This article contains spoilers for the Parks and Recreation show. Continue at your own risk.
|Damn, Jerry! You jumped in a creek for a burrito? What'd you do for a Klondike bar? Kill your wife?|
|— Leslie Knope, mimicking Tom Haverford|
Leslie Knope holds a drawing to determine who will fill the park's hummingbird feeders, a job reviled by the Parks and Recreation Department. Jerry Gergich, who is often mocked by his co-workers, is chosen because everybody writes down Jerry's name instead of their own. Later, Leslie receives a call from Ann Perkins that Jerry is in the hospital with a dislocated shoulder. Jerry claims to have been mugged in the park, and Leslie decides nobody should tease Jerry anymore. When Jerry returns, he acts particularly buffoonish during a slideshow presentation, and ends up farting and splitting his pants, but everyone holds back laughter at Leslie's request. Leslie meets with Carl Lorthner, a Park Security Ranger who is incredibly loud but oblivious to the fact. Leslie suggests Carl get more help for the park to be safe. Meanwhile, Ron Swanson teaches a self-defense course to the rest of the department so they don't end up like Jerry.

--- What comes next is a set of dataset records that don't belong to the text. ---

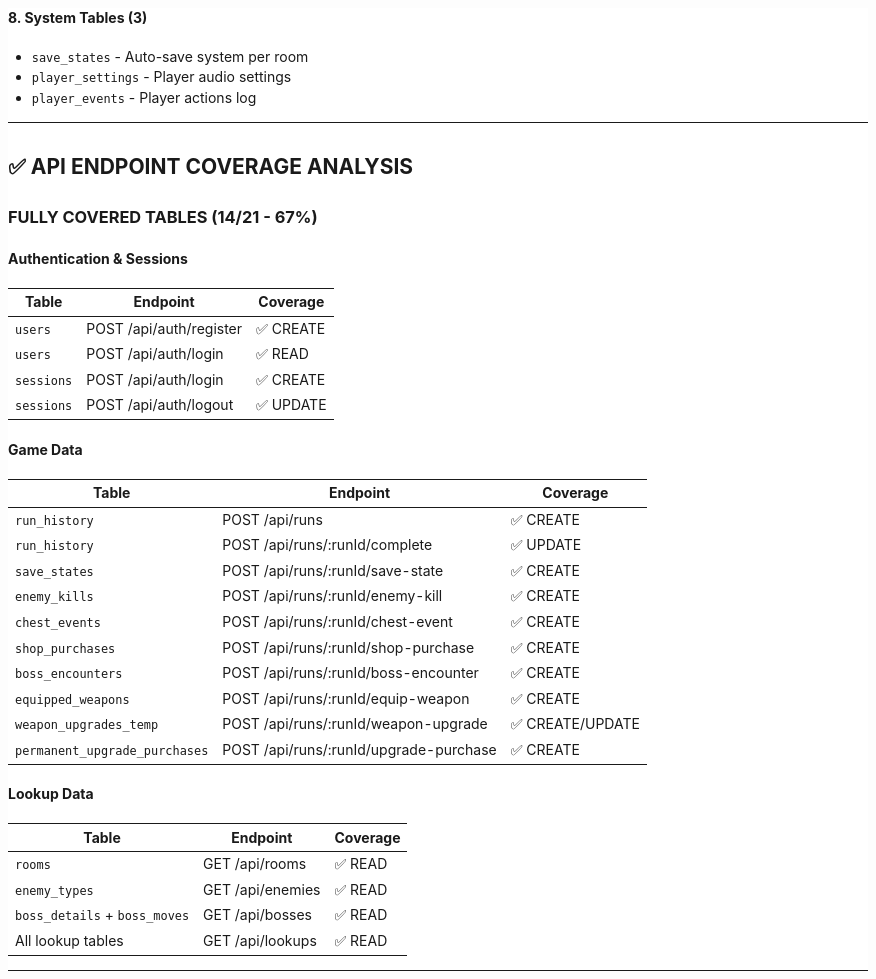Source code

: #### **8. System Tables (3)**
- `save_states` - Auto-save system per room
- `player_settings` - Player audio settings
- `player_events` - Player actions log

---

## ✅ **API ENDPOINT COVERAGE ANALYSIS**

### **FULLY COVERED TABLES (14/21 - 67%)**

#### **Authentication & Sessions**
| Table | Endpoint | Coverage |
|-------|----------|----------|
| `users` | POST /api/auth/register | ✅ CREATE |
| `users` | POST /api/auth/login | ✅ READ |
| `sessions` | POST /api/auth/login | ✅ CREATE |
| `sessions` | POST /api/auth/logout | ✅ UPDATE |

#### **Game Data**
| Table | Endpoint | Coverage |
|-------|----------|----------|
| `run_history` | POST /api/runs | ✅ CREATE |
| `run_history` | POST /api/runs/:runId/complete | ✅ UPDATE |
| `save_states` | POST /api/runs/:runId/save-state | ✅ CREATE |
| `enemy_kills` | POST /api/runs/:runId/enemy-kill | ✅ CREATE |
| `chest_events` | POST /api/runs/:runId/chest-event | ✅ CREATE |
| `shop_purchases` | POST /api/runs/:runId/shop-purchase | ✅ CREATE |
| `boss_encounters` | POST /api/runs/:runId/boss-encounter | ✅ CREATE |
| `equipped_weapons` | POST /api/runs/:runId/equip-weapon | ✅ CREATE |
| `weapon_upgrades_temp` | POST /api/runs/:runId/weapon-upgrade | ✅ CREATE/UPDATE |
| `permanent_upgrade_purchases` | POST /api/runs/:runId/upgrade-purchase | ✅ CREATE |

#### **Lookup Data**
| Table | Endpoint | Coverage |
|-------|----------|----------|
| `rooms` | GET /api/rooms | ✅ READ |
| `enemy_types` | GET /api/enemies | ✅ READ |
| `boss_details` + `boss_moves` | GET /api/bosses | ✅ READ |
| All lookup tables | GET /api/lookups | ✅ READ |

---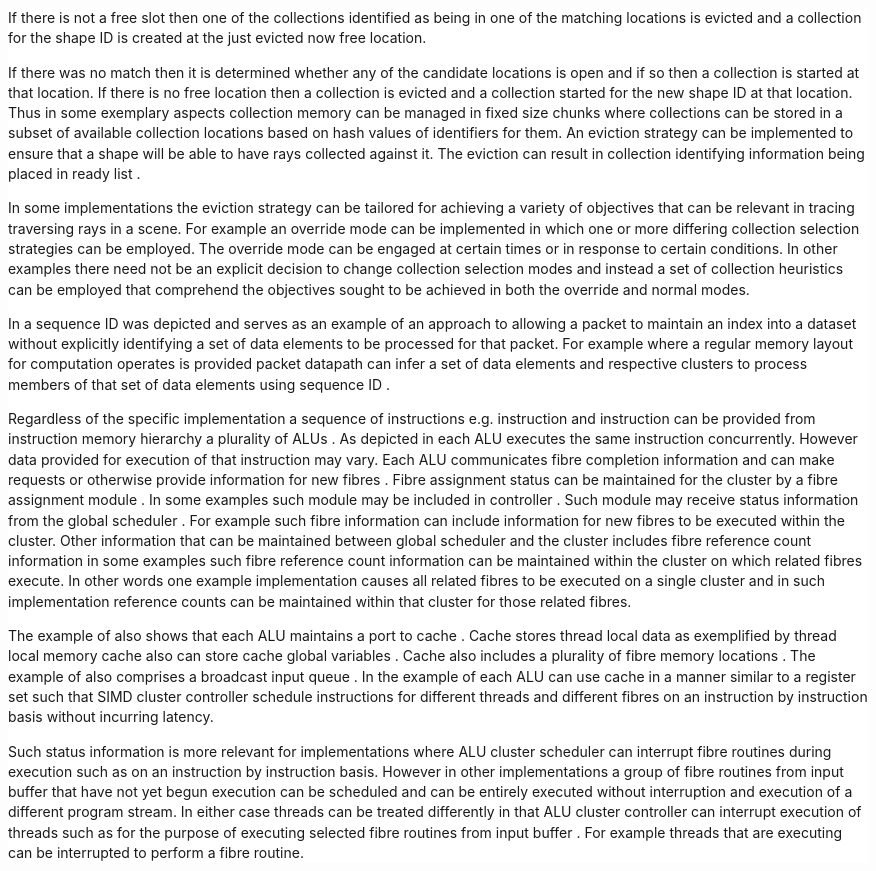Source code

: If there is not a free slot then one of the collections identified as being in one of the matching locations is evicted and a collection for the shape ID is created at the just evicted now free location.

If there was no match then it is determined whether any of the candidate locations is open and if so then a collection is started at that location. If there is no free location then a collection is evicted and a collection started for the new shape ID at that location. Thus in some exemplary aspects collection memory can be managed in fixed size chunks where collections can be stored in a subset of available collection locations based on hash values of identifiers for them. An eviction strategy can be implemented to ensure that a shape will be able to have rays collected against it. The eviction can result in collection identifying information being placed in ready list .

In some implementations the eviction strategy can be tailored for achieving a variety of objectives that can be relevant in tracing traversing rays in a scene. For example an override mode can be implemented in which one or more differing collection selection strategies can be employed. The override mode can be engaged at certain times or in response to certain conditions. In other examples there need not be an explicit decision to change collection selection modes and instead a set of collection heuristics can be employed that comprehend the objectives sought to be achieved in both the override and normal modes.

In a sequence ID was depicted and serves as an example of an approach to allowing a packet to maintain an index into a dataset without explicitly identifying a set of data elements to be processed for that packet. For example where a regular memory layout for computation operates is provided packet datapath can infer a set of data elements and respective clusters to process members of that set of data elements using sequence ID .

Regardless of the specific implementation a sequence of instructions e.g. instruction and instruction can be provided from instruction memory hierarchy a plurality of ALUs . As depicted in each ALU executes the same instruction concurrently. However data provided for execution of that instruction may vary. Each ALU communicates fibre completion information and can make requests or otherwise provide information for new fibres . Fibre assignment status can be maintained for the cluster by a fibre assignment module . In some examples such module may be included in controller . Such module may receive status information from the global scheduler . For example such fibre information can include information for new fibres to be executed within the cluster. Other information that can be maintained between global scheduler and the cluster includes fibre reference count information in some examples such fibre reference count information can be maintained within the cluster on which related fibres execute. In other words one example implementation causes all related fibres to be executed on a single cluster and in such implementation reference counts can be maintained within that cluster for those related fibres.

The example of also shows that each ALU maintains a port to cache . Cache stores thread local data as exemplified by thread local memory cache also can store cache global variables . Cache also includes a plurality of fibre memory locations . The example of also comprises a broadcast input queue . In the example of each ALU can use cache in a manner similar to a register set such that SIMD cluster controller schedule instructions for different threads and different fibres on an instruction by instruction basis without incurring latency.

Such status information is more relevant for implementations where ALU cluster scheduler can interrupt fibre routines during execution such as on an instruction by instruction basis. However in other implementations a group of fibre routines from input buffer that have not yet begun execution can be scheduled and can be entirely executed without interruption and execution of a different program stream. In either case threads can be treated differently in that ALU cluster controller can interrupt execution of threads such as for the purpose of executing selected fibre routines from input buffer . For example threads that are executing can be interrupted to perform a fibre routine.
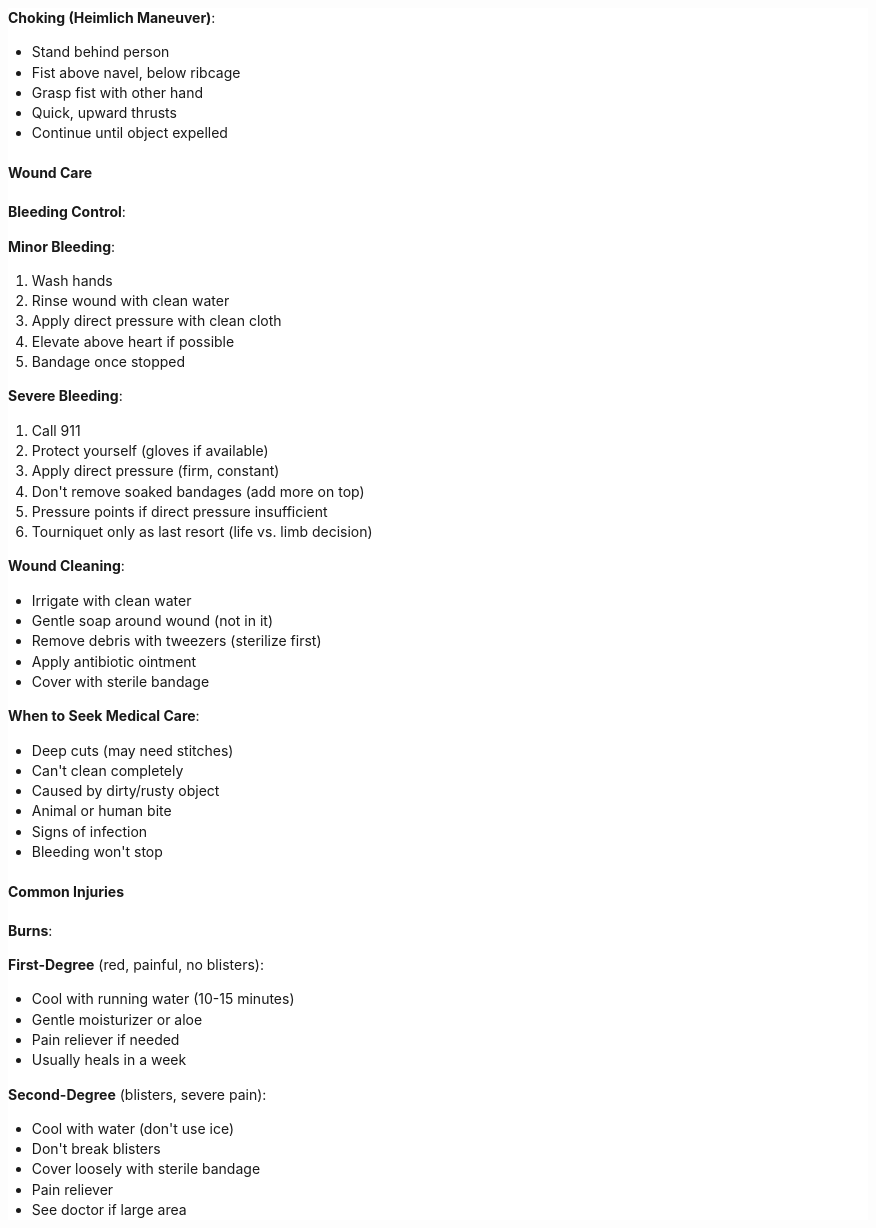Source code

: **Choking (Heimlich Maneuver)**:
- Stand behind person
- Fist above navel, below ribcage
- Grasp fist with other hand
- Quick, upward thrusts
- Continue until object expelled

#### Wound Care

**Bleeding Control**:

**Minor Bleeding**:
1. Wash hands
2. Rinse wound with clean water
3. Apply direct pressure with clean cloth
4. Elevate above heart if possible
5. Bandage once stopped

**Severe Bleeding**:
1. Call 911
2. Protect yourself (gloves if available)
3. Apply direct pressure (firm, constant)
4. Don't remove soaked bandages (add more on top)
5. Pressure points if direct pressure insufficient
6. Tourniquet only as last resort (life vs. limb decision)

**Wound Cleaning**:
- Irrigate with clean water
- Gentle soap around wound (not in it)
- Remove debris with tweezers (sterilize first)
- Apply antibiotic ointment
- Cover with sterile bandage

**When to Seek Medical Care**:
- Deep cuts (may need stitches)
- Can't clean completely
- Caused by dirty/rusty object
- Animal or human bite
- Signs of infection
- Bleeding won't stop

#### Common Injuries

**Burns**:

**First-Degree** (red, painful, no blisters):
- Cool with running water (10-15 minutes)
- Gentle moisturizer or aloe
- Pain reliever if needed
- Usually heals in a week

**Second-Degree** (blisters, severe pain):
- Cool with water (don't use ice)
- Don't break blisters
- Cover loosely with sterile bandage
- Pain reliever
- See doctor if large area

Leslie, Tom Haverford, and Jerry join Carl to take a tour of the park where Jerry was mugged. Carl says the area is largely unprotected due to budget cuts, so Leslie vows to get more funding. She appears on Pawnee Today, the local news show, saying the Pawnee government failed the parks and that security is poor. Paul Iaresco, the City Manager, is angry over the television appearance, but informs Leslie the stunt worked and Mayor Gunderson is offering $2500 to help fix the park. While at a press conference about the money, Jerry confesses to Leslie that he wasn't mugged: he dropped a breakfast burrito in a creek, then fell while trying to grab it and dislocated his shoulder. He fabricated the mugger story because he was embarrassed and nervous that everyone would make fun of him again. Leslie soon discovers Carl was offended by Leslie's statements about park security and plans to show footage of Jerry falling into the creek on Pawnee Today. Leslie negotiates with Carl to not show the event, and instead they talk during the show about how much they enjoyed the film Avatar, much to the anger of host Joan Callamezzo. As part of their deal to not show the tape, Leslie buys Carl a brand new security cart. Carl hands over the tape, which she agrees to throw away after she watches it one last time.
In a side plot, a love triangle develops between Andy Dwyer, April Ludgate and Ann. In an interview, Ann says Andy is a fun person but was a terrible boyfriend because he is completely reliant on others. When learning self-defense from Ron, Ann takes down Andy with a wrist grab, impressing Andy but making April jealous. After Andy is accidentally knocked out by Ron, Ann later approaches Andy at his shoe shine stand and brings him gifts to help him feel better. April arrives and Andy gives her a vegetarian muffin. Surprised Andy got something for someone other than himself, Ann believes Andy has changed.
April: I thought Freddy Spaghetti OD'd.
Leslie: No, that's Mr. Funny Noodle. And he didn't OD; his drummer shot him.
Carl: Yeah I've always been a bit of an outdoorsman. When I was a kid, my parents used to make me hang out in the backyard a lot and just run around 'til I got tired. But if there's any criminals out there watching, I never get tired. And ladies too.
Jerry: That's a picture of my vacation in Muncie.
Tom: You went on a vacation and you chose Muncie, Indiana?
Jerry: Yeah. My wife and I have a timeshare.
Tom: [trying not to laugh] In Muncie??
Leslie: Tom. Muncie is a lovely city.
Jerry: Has anybody seen my glasses? I don't even think I can- [bends down to pick something up, but his pants tear and he farts; everyone tries their best to restrain themselves]
[Leslie, Tom, Jerry and Carl board a golf cart]
Tom: This thing is a mess.
Carl: WE USED TO HAVE THREE CARS ACTUALLY. THE FIRST ONE GOT PUSHED INTO THE CREEK BY SOME KIDS. THE SECOND ONE RACCOONS GOT ONTO. THERE WAS URINE EVERYWHERE. AND THE THIRD ONE WAS RECENTLY STOLEN.
Tom: What’s this one?
Carl: THIS IS THE SECOND ONE. THE RACCOON PISS ONE.
Ann: I watch a lot of Lifetime movies. There was this one, How Far is Too Far Enough: The Terry Palaver Lonagan Story. This woman had agoraphobia and her therapist was obsessed with her. And he hid in her house, and then he attacked her and tried to eat her toes. Also, her daughter was having sex way too young. So yeah, free self defense class? I'm there.
Leslie: Why didn’t you just tell everybody the truth?
Jerry: Are you kidding me? Imagine what Tom would have said.
[cut to Leslie impersonating Tom]
Leslie: Damn, Jerry! You jumped in a creek for a burrito? What’d you do for a Klondike bar? Kill your wife?